Comme indiqué, les moyens de financer les acquisitions interrogent, et pas seulement à gauche. Ainsi, Pascal Broulis (PLR, VD) alerte sur l’incertitude des coûts des projets retenus, allant ainsi, au moins partiellement, dans le sens de Mme Roth. Pour rappel, nombre d’objets sont assortis d’une réserve pour risque de 30%. Celle-ci a pour but de pallier d’éventuels surcoûts liés à la forte demande ou à certains développements (intégration du radar et du module sur camion blindé Iveco pour le Skynex, par exemple).
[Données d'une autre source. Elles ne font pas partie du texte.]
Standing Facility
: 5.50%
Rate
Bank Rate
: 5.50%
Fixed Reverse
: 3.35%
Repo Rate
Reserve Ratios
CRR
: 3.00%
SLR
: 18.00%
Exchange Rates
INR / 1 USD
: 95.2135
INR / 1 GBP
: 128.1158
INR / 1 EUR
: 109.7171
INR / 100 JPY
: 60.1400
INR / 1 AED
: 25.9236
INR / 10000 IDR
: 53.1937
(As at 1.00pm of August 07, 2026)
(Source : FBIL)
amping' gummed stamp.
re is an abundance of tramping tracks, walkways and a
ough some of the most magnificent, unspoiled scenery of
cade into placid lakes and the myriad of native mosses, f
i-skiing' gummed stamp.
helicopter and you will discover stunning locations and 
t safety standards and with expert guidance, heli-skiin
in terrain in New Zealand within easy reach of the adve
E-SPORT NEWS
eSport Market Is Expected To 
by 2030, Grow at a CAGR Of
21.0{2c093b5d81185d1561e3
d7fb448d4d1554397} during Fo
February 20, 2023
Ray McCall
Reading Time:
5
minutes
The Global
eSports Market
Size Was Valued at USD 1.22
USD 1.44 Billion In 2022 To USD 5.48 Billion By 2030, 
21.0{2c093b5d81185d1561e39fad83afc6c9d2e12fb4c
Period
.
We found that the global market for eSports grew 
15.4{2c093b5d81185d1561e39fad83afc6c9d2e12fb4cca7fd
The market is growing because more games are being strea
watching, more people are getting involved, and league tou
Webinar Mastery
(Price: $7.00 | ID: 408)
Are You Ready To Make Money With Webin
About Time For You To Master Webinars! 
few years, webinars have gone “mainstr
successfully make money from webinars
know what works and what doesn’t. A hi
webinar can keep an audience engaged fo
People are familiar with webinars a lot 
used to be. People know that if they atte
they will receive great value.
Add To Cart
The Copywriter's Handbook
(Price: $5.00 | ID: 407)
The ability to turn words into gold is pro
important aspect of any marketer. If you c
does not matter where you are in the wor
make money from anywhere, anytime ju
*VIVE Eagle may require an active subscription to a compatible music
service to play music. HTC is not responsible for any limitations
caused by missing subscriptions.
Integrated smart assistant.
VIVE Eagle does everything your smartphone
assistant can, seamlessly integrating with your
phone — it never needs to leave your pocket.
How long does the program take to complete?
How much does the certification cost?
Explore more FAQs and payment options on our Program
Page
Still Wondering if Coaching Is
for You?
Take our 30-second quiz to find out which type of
Par ailleurs, Armasuisse a quelque peu changé sa manière de procéder. En effet, toutes les offres fermes n’étaient pas rentrées au moment de la rédaction du MA, raison pour laquelle les montants sont des estimations. Si cela permet de gagner en rapidité et flexibilité, la manœuvre suppose ainsi de plus grandes inconnues, et, peut-être, des mauvaises surprises. En outre, cela immobilise des crédits qui pourraient être utilisés pour d’autres projets, à moins que, dans le cas où la marge ne serait pas utilisée, le DDPS décide d’acheter des unités supplémentaires, mais cela serait surprenant de sa part et il n’est pas sûr que la loi l’y autorise par ailleurs.

L’un dans l’autre, seuls quelques points ont suscité des réactions au Conseil des États, et ceux-ci étaient d’une portée limitée, notamment d’un point de vue budgétaire. Malgré la question du Pist 26, ce débat montre malgré tout que les propositions du DDPS sont moins combattues que par le passé. Bien entendu, les débats sont souvent de meilleure facture au Conseil des États, mais il semblerait bien que les acquisitions, même « conventionnelles », si elles se rapportent à des menaces jugées crédibles (anti-aérien, guerre électronique, logistique, commandement, espace, renseignement), fassent relativement consensus. C’est une bonne nouvelle pour notre outil de défense.

En revanche, les débats interrogent le rôle même du Parlement. Celui-ci se contente-t-il d’approuver les propositions du DDPS, dans le rôle de simple chambre d’enregistrement, ou exerce-t-il un véritable contrôle sur les choix industriels et capacitaires de l’armée ? Les discussions autour du Pist 26 montrent que cette frontière n’est pas toujours évidente.

En définitive, et plus que les montants votés, la validation du Message sur l’armée 2026 confirme une évolution des priorités de la défense suisse. Les débats ne portent plus principalement sur la pertinence de disposer d’une armée, mais sur la manière de reconstruire des capacités perdues depuis plusieurs décennies. Les divergences subsistent quant aux moyens financiers ou à certains choix industriels, mais le principe d’un réinvestissement dans la défense semble désormais largement admis par une majorité parlementaire. Une pièce importante et supplémentaire au sein d’une réorientation plus large de la politique de sécurité suisse.